Walnut ladder-back side chair with upholstered seat.

Full Description

The back of this walnut side chair has a dished crest rail above four horizontal, shaped rails, or ‘rungs’, in a style commonly referred to as a ladder-back. The rails and posts are concave, i.e. curved to fit the sitter. A stuff-over and close-nailed seat with tapered sides is raised on square chamfered front legs and flared back legs, joined with peripheral stretchers; those at the front and back are higher than those at the sides. The stuff-over seat and tan leather cover with close nailing are a later replacement done in the late 19th or early 20th century.

The ladder-back is a common English vernacular chair form, possibly of Dutch origin; it is a rare example of a style transmission from vernacular to fashionable furniture (Bowett, 2009). This chair has been tentatively attributed by furniture historian Christopher Gilbert to the Clerkenwell maker, Giles Grendey (1693-1780), and this is reinforced by comparison with other Grendey chairs. For example, it is similar to a set of six walnut ladder-back chairs in Newport Church, Essex, bearing ‘a fragmentary but recognisable’ label for Giles Grendey (Jervis, 1974).
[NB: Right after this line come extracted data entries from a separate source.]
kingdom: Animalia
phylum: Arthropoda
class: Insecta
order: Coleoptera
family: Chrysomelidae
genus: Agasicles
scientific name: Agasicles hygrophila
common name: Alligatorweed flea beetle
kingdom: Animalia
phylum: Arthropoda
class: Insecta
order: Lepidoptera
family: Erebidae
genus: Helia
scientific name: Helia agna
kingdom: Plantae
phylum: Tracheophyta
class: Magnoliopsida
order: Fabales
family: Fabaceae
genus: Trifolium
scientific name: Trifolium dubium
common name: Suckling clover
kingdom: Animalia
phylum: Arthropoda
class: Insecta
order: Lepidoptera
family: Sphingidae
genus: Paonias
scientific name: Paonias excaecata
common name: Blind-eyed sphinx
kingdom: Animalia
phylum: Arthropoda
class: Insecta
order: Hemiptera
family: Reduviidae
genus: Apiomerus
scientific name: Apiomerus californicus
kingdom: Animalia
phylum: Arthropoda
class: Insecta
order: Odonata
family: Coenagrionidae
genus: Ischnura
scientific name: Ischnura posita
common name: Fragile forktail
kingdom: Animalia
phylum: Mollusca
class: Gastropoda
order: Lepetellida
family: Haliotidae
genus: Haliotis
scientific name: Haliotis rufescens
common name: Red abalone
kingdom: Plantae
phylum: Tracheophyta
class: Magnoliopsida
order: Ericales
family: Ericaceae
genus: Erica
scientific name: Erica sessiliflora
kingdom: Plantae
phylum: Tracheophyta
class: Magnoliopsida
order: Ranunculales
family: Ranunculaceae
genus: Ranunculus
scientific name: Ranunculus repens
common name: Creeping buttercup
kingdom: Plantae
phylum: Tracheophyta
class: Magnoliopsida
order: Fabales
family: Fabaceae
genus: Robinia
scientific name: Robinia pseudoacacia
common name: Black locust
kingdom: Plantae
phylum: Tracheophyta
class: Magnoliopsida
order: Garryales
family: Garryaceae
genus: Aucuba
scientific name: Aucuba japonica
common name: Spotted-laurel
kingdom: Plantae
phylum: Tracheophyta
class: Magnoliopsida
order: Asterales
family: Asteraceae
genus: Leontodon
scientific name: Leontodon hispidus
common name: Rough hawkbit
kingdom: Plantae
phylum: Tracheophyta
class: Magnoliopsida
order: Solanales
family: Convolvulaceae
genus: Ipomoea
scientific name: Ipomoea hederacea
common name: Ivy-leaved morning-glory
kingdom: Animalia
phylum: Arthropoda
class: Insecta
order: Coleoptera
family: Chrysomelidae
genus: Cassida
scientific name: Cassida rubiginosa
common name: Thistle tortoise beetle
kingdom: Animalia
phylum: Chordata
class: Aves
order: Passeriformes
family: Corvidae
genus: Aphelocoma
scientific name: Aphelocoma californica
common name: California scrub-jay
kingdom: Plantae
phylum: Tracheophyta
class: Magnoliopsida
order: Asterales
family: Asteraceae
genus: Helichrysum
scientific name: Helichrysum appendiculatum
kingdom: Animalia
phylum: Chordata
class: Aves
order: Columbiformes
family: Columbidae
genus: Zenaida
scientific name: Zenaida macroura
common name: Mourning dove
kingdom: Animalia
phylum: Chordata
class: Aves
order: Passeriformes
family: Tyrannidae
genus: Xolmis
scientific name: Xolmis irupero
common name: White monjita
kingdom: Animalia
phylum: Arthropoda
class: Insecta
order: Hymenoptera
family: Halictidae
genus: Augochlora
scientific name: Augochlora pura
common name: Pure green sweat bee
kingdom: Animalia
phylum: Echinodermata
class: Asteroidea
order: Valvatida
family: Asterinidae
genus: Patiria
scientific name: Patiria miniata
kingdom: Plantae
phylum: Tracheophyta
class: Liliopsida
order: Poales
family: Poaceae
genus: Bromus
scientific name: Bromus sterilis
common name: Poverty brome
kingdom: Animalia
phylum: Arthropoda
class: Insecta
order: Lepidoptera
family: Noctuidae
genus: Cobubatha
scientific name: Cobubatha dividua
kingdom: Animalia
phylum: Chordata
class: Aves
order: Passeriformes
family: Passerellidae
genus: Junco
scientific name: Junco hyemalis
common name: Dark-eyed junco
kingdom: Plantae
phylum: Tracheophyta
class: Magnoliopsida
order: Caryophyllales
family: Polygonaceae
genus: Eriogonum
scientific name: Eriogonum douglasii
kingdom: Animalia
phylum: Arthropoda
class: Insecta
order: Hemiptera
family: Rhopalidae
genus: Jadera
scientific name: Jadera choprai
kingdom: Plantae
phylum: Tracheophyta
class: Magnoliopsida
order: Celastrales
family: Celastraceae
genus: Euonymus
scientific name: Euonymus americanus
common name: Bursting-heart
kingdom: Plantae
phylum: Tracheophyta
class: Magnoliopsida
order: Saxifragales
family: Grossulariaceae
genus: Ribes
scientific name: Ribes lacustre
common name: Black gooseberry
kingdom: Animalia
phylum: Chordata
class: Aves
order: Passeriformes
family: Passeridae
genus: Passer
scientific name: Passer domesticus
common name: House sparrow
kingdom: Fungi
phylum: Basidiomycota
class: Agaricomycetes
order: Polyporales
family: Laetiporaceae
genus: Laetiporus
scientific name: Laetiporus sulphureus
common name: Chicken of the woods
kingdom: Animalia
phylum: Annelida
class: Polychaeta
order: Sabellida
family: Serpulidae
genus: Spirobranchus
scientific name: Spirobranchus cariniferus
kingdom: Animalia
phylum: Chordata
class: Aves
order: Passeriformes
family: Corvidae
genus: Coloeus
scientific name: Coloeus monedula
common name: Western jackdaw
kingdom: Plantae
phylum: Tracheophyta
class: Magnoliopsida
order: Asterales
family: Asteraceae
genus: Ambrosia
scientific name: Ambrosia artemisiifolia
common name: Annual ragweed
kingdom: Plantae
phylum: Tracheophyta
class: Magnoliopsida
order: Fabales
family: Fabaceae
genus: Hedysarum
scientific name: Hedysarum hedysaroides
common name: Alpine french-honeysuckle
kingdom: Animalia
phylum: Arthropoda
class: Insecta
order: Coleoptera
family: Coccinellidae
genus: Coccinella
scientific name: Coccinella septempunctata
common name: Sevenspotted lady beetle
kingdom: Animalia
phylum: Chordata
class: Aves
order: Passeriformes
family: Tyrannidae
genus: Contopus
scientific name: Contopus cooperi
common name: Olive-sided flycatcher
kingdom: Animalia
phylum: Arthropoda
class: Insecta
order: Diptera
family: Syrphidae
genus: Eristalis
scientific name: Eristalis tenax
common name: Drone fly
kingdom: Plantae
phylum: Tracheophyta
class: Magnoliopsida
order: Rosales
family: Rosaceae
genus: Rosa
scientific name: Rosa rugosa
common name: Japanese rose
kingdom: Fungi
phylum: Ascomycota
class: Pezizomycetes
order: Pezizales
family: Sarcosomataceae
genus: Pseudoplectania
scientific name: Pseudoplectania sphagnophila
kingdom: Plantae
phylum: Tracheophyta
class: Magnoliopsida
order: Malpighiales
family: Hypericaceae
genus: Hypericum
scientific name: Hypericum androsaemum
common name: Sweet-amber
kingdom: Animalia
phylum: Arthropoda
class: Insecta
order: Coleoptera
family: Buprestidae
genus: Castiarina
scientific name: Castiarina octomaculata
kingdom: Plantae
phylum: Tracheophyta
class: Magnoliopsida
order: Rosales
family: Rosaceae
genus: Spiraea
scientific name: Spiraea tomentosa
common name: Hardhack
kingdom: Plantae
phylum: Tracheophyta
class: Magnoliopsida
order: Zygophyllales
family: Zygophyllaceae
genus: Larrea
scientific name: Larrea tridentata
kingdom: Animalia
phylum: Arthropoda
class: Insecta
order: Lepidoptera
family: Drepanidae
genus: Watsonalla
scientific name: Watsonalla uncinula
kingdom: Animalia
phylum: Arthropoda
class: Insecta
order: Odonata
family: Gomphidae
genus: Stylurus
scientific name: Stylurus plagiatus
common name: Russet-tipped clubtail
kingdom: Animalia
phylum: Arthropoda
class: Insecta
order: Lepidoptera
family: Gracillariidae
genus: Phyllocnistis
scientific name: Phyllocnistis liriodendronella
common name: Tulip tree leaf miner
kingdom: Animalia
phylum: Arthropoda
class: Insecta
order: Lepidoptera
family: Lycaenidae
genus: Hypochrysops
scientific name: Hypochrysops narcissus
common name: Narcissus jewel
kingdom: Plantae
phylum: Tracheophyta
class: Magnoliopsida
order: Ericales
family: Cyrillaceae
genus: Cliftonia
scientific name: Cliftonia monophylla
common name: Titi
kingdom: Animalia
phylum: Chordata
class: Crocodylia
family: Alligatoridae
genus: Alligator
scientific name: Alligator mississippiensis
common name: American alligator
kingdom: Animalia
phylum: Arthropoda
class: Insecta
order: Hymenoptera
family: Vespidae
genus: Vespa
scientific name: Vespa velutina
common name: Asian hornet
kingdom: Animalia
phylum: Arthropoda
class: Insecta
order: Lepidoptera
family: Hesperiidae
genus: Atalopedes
Dating from c. 1750, they would originally have had rush seats. However, the Frederick Parker chair does not have mouldings on the legs and back posts like the Newport chairs, nor are its stretchers chamfered. Another set is in the Museum of the Home (9/2010-1 to -6), possibly the Newport Church set; one chair (9/2010-2) bears a partial Grendey trade label, and is stamped ‘TC’ and ‘VII’ (Jervis, 1993).

The present chair is stamped ‘RW’ on the back seat rail; this stamp appears on other seat-furniture attributed to Grendey, including a set of probably twelve chairs and a settee, of which six chairs (plus the unstamped settee) are in the Leverhulme Collection, four were acquired in 1975 by Noel Terry for Fairfax House, York, and a further pair were sold at Christie's, London, in June 1981 (Wood, 2008).

A similar chair back can be found on an earlier set of six mahogany ladder-back chairs, supplied by Elizabeth Hutt & Son of St. Paul’s Churchyard, London, in 1739 to Bowringsleigh, Devon. This is the earliest documented example of fine as opposed to vernacular English ladder-back chairs (Jervis, 1993).

Condition

All legs have been tipped.
There are two reinforcing metal brackets at the back of the crest rail.

Materials

Virginia walnut (juglans nigra).
Beech seat rails.
Upholstery.

Physical Dimensions

H. 97
W. 56
D. 58

Marks

Stamped ‘RW’ on the back of the lower horizontal rail of the chair back.

Parker Numbers

OM 5956. See Frederick Parker Archive, Box 55, FPA050. Page 150.

Provenance

Purchased by Frederick Parker & Sons on 17 December 1920 for £10.0.0.

Notes

Adam Bowett, Early Georgian Furniture 1715-1740, Antique Collectors' Club, 2009, p. 186, Plate 4:87.
Simon Jervis, ‘A Great Dealer in the Cabinet Way: Giles Grendey (1693-1780)’, Country Life, 6 June 1974, p. 1419 and fig. 4.
Simon Jervis, ‘A 1739 Suite of Seat Furniture at Bowringsleigh’, Furniture History, 1993, pp. 42-43, Figure 4.
Museum of the Home, Grendey chairs, see: Museum of the Home collections | 9/2010-2
Lucy Wood, The Upholstered Furniture in the Lady Lever Art Gallery, Yale, 2008, vol. I, no. 20, pp. 245-263.